STUDY MATERIAL:
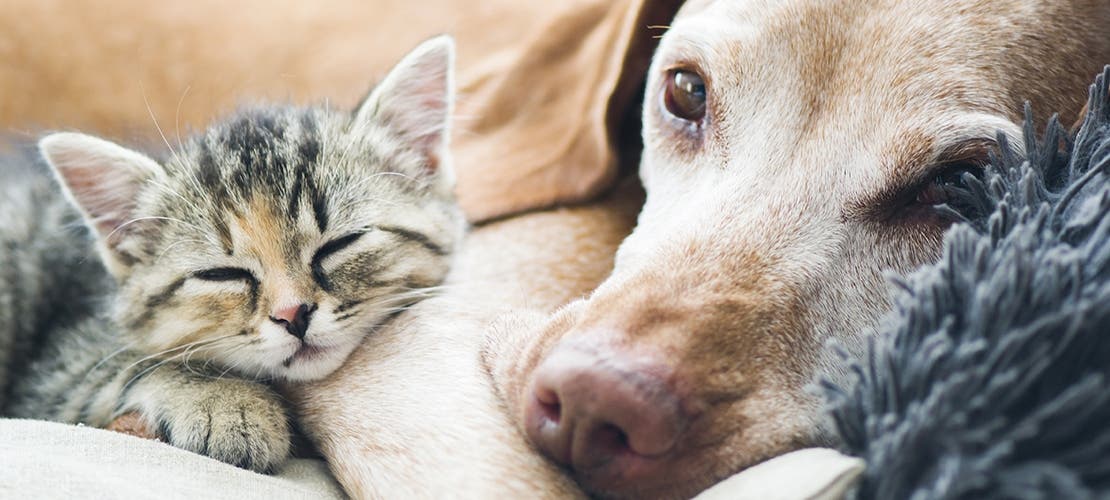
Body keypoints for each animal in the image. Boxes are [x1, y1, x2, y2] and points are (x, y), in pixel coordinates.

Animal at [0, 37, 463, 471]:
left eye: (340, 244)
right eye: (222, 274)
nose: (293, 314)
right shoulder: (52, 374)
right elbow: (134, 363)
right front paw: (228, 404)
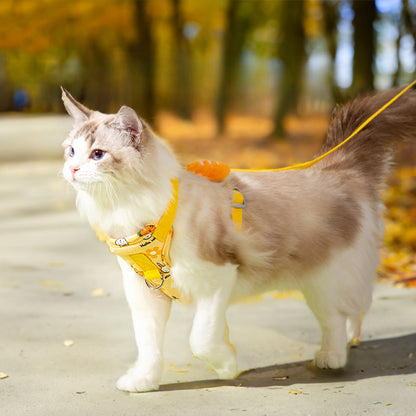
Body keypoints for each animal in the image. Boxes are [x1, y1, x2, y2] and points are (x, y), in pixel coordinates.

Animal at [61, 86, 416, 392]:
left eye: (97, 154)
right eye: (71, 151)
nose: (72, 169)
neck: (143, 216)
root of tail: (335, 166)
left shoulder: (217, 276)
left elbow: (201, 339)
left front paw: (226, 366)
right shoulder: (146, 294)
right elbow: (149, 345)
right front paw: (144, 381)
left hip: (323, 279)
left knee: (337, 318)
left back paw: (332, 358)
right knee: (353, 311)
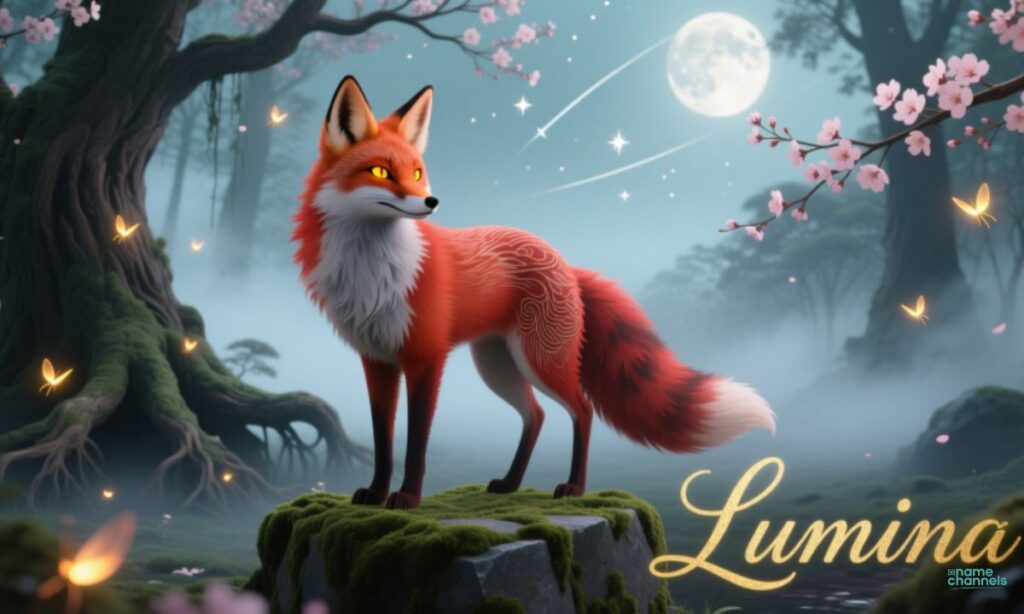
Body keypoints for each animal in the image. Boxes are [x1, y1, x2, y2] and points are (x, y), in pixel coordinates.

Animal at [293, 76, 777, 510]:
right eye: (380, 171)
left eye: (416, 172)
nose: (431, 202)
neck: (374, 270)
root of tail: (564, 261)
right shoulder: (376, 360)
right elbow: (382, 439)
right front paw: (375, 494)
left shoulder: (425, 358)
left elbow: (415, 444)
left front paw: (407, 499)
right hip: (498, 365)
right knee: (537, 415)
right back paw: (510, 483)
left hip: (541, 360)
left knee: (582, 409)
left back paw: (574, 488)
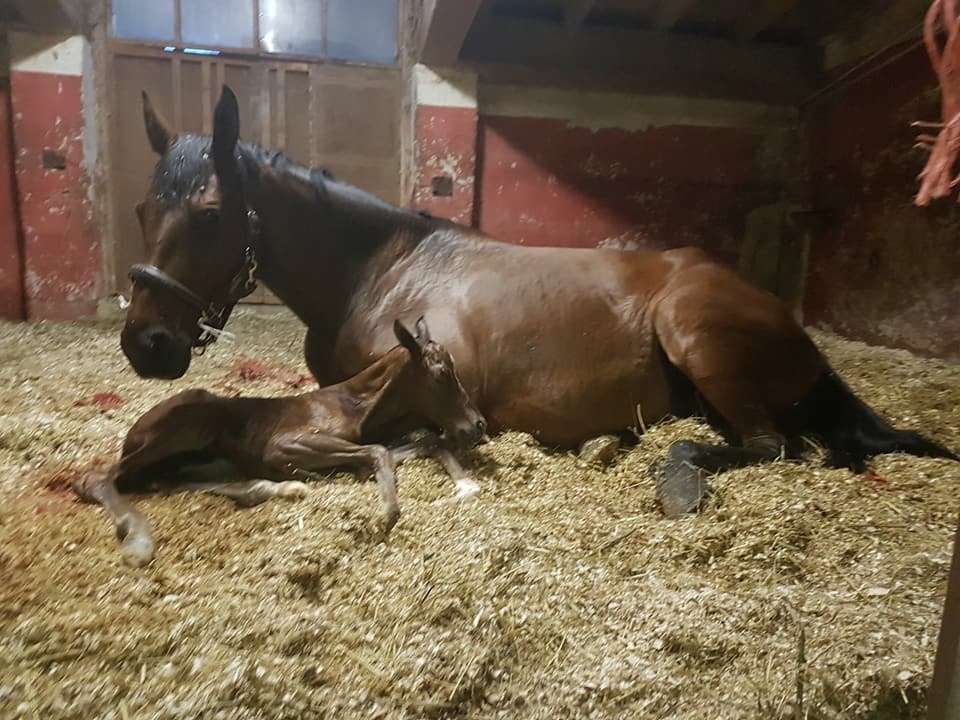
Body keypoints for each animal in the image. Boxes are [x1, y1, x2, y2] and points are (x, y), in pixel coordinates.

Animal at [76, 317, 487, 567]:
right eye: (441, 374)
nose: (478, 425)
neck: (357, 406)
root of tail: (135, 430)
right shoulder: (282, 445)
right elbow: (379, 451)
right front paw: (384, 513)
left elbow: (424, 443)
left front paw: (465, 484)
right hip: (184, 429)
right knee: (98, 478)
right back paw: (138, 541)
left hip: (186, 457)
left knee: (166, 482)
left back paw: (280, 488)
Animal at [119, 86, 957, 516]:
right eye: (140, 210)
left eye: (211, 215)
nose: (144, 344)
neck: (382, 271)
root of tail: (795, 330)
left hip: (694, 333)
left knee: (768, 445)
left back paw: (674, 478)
* * *
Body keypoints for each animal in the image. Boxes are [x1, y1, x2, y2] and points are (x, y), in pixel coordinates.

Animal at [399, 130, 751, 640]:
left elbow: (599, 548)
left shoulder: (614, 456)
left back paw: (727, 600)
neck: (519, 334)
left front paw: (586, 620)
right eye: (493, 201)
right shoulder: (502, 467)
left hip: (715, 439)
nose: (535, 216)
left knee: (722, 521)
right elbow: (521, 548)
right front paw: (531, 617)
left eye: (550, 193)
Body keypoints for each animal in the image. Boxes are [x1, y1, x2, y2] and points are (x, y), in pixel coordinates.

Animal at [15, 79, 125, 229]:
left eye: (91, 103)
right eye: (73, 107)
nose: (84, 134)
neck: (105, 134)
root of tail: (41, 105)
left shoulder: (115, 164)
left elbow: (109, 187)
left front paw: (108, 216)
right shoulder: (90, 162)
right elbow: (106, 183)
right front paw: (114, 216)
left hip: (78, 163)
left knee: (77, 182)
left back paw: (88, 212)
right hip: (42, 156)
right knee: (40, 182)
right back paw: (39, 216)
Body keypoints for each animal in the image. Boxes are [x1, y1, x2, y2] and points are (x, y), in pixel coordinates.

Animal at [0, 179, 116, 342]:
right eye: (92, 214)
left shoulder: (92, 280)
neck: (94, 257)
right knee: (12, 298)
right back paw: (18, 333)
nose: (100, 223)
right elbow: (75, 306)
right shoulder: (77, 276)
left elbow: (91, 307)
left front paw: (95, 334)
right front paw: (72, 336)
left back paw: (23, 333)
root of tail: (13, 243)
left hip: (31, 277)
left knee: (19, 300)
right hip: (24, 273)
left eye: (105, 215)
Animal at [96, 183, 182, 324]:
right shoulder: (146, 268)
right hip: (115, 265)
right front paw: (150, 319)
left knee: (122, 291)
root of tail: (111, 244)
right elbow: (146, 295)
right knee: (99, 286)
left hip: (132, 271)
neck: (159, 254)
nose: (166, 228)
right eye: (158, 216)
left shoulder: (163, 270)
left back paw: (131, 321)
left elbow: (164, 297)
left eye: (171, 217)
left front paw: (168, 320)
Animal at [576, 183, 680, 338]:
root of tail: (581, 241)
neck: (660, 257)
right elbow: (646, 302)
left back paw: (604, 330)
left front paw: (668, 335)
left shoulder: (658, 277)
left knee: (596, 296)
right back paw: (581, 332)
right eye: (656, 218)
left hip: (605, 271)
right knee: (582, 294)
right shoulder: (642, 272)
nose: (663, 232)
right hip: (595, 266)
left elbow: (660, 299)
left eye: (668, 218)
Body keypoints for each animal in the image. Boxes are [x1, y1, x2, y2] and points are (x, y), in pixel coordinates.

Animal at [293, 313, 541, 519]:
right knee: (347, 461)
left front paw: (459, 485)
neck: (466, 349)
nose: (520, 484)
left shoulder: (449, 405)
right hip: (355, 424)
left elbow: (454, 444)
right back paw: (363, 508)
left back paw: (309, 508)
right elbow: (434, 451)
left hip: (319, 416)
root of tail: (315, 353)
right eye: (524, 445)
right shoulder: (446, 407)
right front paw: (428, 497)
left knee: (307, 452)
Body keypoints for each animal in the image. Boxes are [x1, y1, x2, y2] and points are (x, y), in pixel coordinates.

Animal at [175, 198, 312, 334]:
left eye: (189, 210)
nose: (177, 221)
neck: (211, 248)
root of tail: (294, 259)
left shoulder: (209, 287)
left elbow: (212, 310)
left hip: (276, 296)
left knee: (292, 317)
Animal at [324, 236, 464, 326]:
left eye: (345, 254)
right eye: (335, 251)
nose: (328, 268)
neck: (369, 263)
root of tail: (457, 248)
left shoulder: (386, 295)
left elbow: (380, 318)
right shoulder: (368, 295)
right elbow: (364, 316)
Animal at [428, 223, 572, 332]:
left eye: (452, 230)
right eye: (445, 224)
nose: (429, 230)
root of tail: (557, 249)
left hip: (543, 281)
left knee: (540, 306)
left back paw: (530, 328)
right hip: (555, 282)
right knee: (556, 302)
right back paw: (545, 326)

PROMPT:
Collect, from the material above, every line containing the word "root".

WRITTEN REPLY:
root of tail: (335, 166)
root of tail: (564, 261)
root of tail: (135, 430)
root of tail: (795, 330)
root of tail: (41, 105)
root of tail: (13, 243)
root of tail: (111, 244)
root of tail: (581, 241)
root of tail: (315, 353)
root of tail: (294, 259)
root of tail: (457, 248)
root of tail: (557, 249)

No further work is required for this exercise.